Discopolus, dba the Wild Orchid and Fantasy Girls, and Diamond Dolls of Nevada, dba the Spice House, say Reno and its business relations manager unfairly target women dancers in the adult clubs.

Discopolus says in the Monday lawsuit that even when women dance only topless and do not show their buttocks, Reno requires them to obtain work cards. The city does not require men to get work cards when they do not show their buttocks dancing in male revues, Discopolus says.

The strip clubs say their female dancers perform similar work to the male dancers in revues, but “only female performers pay the fees, register and obtain work cards” in accordance with local law.

The strip clubs say city officials require them to limit their audiences to people 21 and over, while male revues can serve alcohol and admit patrons younger than 18.

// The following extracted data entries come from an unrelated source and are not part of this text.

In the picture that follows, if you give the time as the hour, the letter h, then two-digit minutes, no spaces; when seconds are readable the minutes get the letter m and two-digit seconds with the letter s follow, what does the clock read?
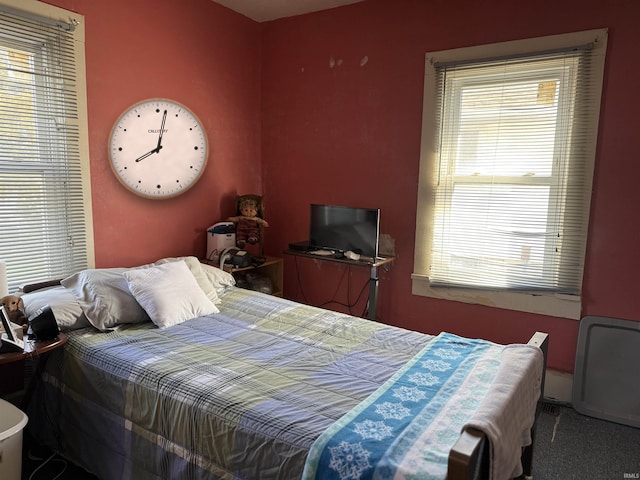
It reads 8h02
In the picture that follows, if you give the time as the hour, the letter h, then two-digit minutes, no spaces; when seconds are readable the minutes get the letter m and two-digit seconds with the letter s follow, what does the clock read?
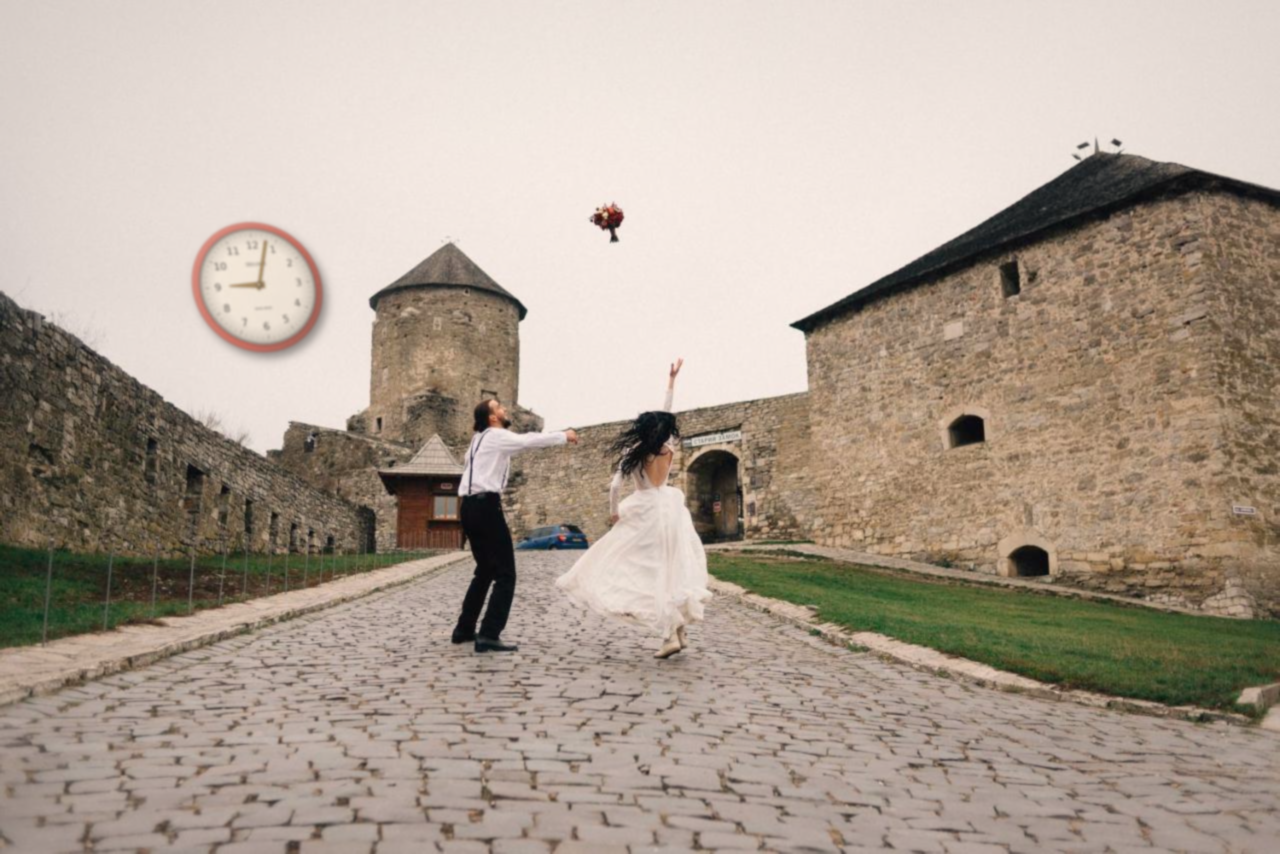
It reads 9h03
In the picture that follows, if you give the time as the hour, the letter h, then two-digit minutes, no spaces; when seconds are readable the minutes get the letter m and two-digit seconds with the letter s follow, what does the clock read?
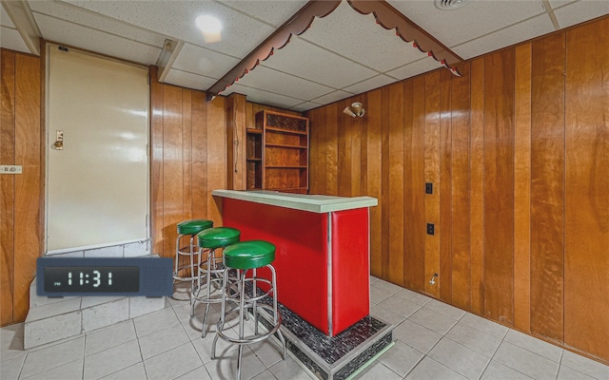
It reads 11h31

The city requires female dancers at strip clubs to pay a $191.50 fee, submit fingerprints, work history and undergo an FBI criminal background check before working, but not male dancers in revues, the clubs say.

They claim Reno Business Relations Manager Michael Chaump applies local laws “only to female exotic dancers and the businesses where they perform and not to male exotic dancers and the businesses where they perform.”

The clubs call the process a violation of the First Amendment and equal protection. They ask the court to enjoin enforcement unless male dancers and revues are subject to the same regulations.

City officials could not be reached by telephone after work hours Tuesday, and Reno communications manager Matt Brown did not immediately respond to an email seeking comment.

The strip clubs are represented by Mark Thierman, with Thierman Buck, who could not be reached for comment Tuesday night.